What this task involves: Scan the records below for the line with "utakmice Partizana" and the line with "četvrta ekipa u ligi". Repeat those two lines and every line between them exactly, and nothing else.
++++++
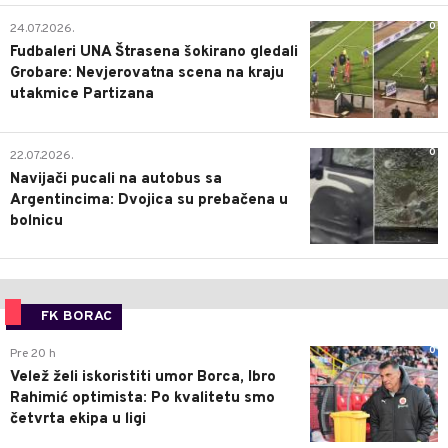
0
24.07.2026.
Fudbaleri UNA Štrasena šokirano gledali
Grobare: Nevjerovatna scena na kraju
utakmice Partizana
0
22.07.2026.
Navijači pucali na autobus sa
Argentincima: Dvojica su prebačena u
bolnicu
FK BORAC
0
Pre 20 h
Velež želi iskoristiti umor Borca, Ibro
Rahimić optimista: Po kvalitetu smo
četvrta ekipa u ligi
++++++
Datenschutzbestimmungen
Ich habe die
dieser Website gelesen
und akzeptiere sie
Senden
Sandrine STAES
++++++
Exercise response:
utakmice Partizana
0
22.07.2026.
Navijači pucali na autobus sa
Argentincima: Dvojica su prebačena u
bolnicu
FK BORAC
0
Pre 20 h
Velež želi iskoristiti umor Borca, Ibro
Rahimić optimista: Po kvalitetu smo
četvrta ekipa u ligi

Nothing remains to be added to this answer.